Sabato, 16 Maggio 2026

Il web ha modificato profondamente il giornalismo. Oggi il nostro desiderio d’informazione è ampiamente soddisfatto ogni istante della giornata grazie a smartphone, IPad e PC, dove si trovano le stesse notizie dei giornali cartacei riportate in tempo reale da una moltitudine di siti, oltre che dagli omonimi quotidiani nelle edizioni digitali.

Il web è comodo, rapido, economico e più immediato, anche se si è sottoposti a un sovraccarico di notizie a flusso continuo tra le quali non sempre è facile destreggiarsi. Persino l’utente comune può fare informazione condividendo notizie di prima mano col suo cellulare, ma non è di certo una connessione internet a fare di noi dei giornalisti, come si pensa erroneamente. Proprio per ritrovare la bussola abbiamo bisogno ora più che mai di professionisti preparati e competenti che sappiano comunicare efficacemente non rinunciando alla qualità dei contenuti e che siano in grado di sfruttare le potenzialità del web e del digitale.

Ne abbiamo parlato con Giorgio Mastino, giornalista professionista che, dopo la chiusura dell’emittente oristanese Nova TV, nella quale ha trascorso un’esperienza televisiva quasi ventennale, si è rimesso in gioco costruendo un’attività ex novo a portata di click. Così è nato OrNews, un giornale online immediato e accessibile a tutti proprio come una vera tv.

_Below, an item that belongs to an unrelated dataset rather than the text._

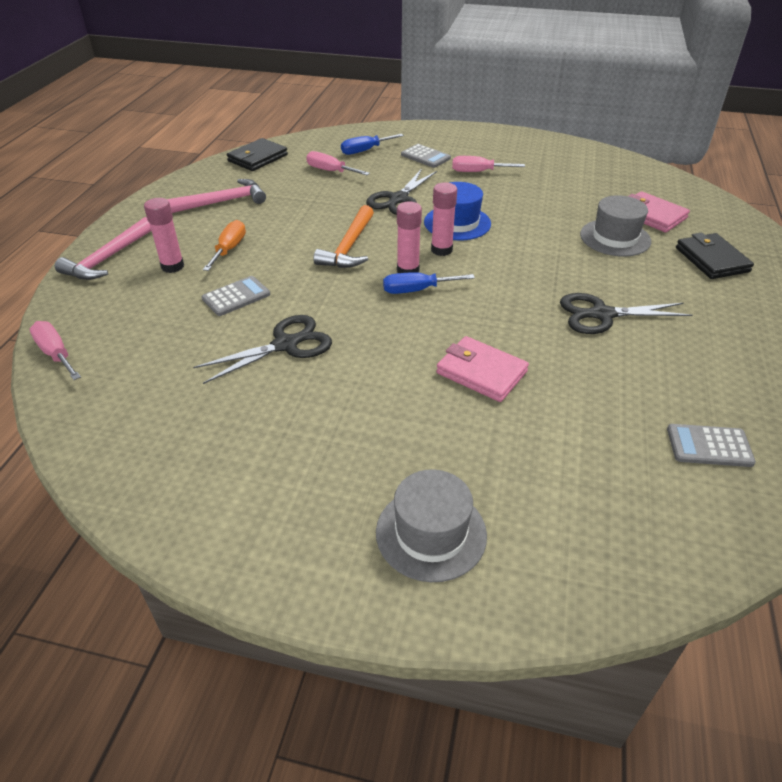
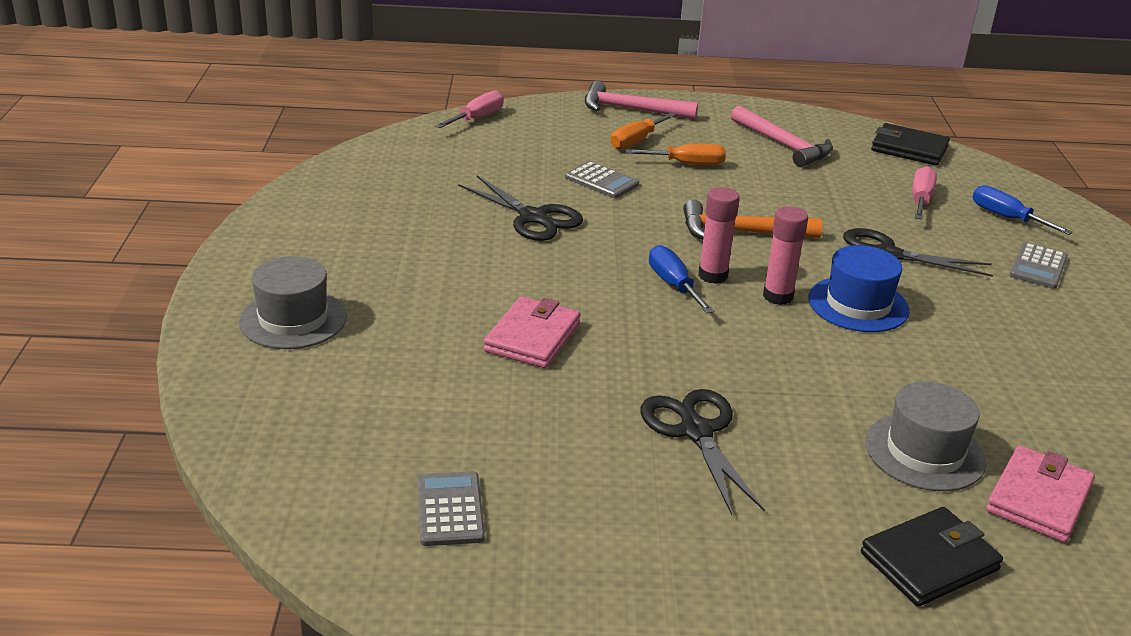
camera: 75 degrees right, 10 degrees down
(172, 266) = (636, 141): pink glue stick -> orange screwdriver
(478, 172) = (1032, 315): pink screwdriver -> none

Direttore, com’è nata l’idea di creare un giornale online? OrNews è basato soprattutto su notizie video: questa scelta è dettata dall’esperienza a Nova TV?
L’idea di creare un giornale online nasce, a dire il vero, dieci anni fa. Ero pronto a lasciare la TV, ma poi l’editore mi chiese di fare il direttore del tg e saltò tutto. Non avrei avuto il tempo di seguire anche il giornale online. Tre anni fa, quando mi sono licenziato da Nova TV, ho ripreso in mano il progetto ed eccoci qua. Avevo voglia di libertà, sinceramente. E quindi, almeno per ora, faccio tutto da solo, senza dover render conto a nessuno, se non a chi mi segue. Sì, la scelta dei video è dettata dall’esperienza maturata nei 18 anni di TV. E poi anche per offrire un prodotto diverso rispetto ai colleghi che avevano già un giornale online. Cercare di differenziare è importante. Il video, inoltre, continua a darmi stimoli importanti. Ora ho imparato a fare i montaggi, per esempio, almeno quelli più essenziali. E c’è ancora tanto da imparare.
Oggi il web ha un’offerta piuttosto variegata, c’è un continuo tamtam di notizie. Come si riesce a trovare il proprio posto al sole e a fidelizzare i lettori? Quali sono le difficoltà e quali le soddisfazioni?
In effetti è vero, l’offerta online è particolarmente variegata. Un tempo eravamo tutti Ct della nazionale. Oggi siamo tutti giornalisti. In tale contesto il posto al sole si trova, come dicevo prima, differenziando. Cercando di dare qualcosa di diverso. Il nostro lavoro dovrebbe ruotare intorno al concetto di notizia. E io cerco di fare quello che mi hanno insegnato i direttori più anziani di me: prima di tutto, la notizia si cerca: due o tre al giorno, se possibile. Non dobbiamo arrenderci al copia e incolla di tutto quello che troviamo nelle mail, nelle agenzie o sui social. Altrimenti è rassegna stampa, non giornalismo. A me piace ancora molto curare le fonti, verificare le notizie. Un giornale credibile è un giornale che la gente continuerà a leggere. La soddisfazione è quella: dare notizie reali e capire che i tuoi lettori si fidano di te.
Secondo lei oggi vale la pena spendersi per il giornalismo? È una strada ancora percorribile? Che consigli dà a chi vuole intraprenderla?
Posso essere sincero? A mio figlio, non lo consiglierei. I social hanno reso tutto più difficile. Un gruppo Facebook rischia di avere più visibilità del tuo giornale, costruito con tanto sacrificio. La carta stampata e le televisioni sono in difficoltà, non assumono più. È un mestiere bellissimo il nostro, ma farne una professione è sempre più difficile. A chi vuole tentarci, comunque, consiglio di fare più esperienze, almeno da giovane. Non farsi prendere dal desiderio del posto fisso, ma provare realtà diverse. Se possibile, anche all’estero.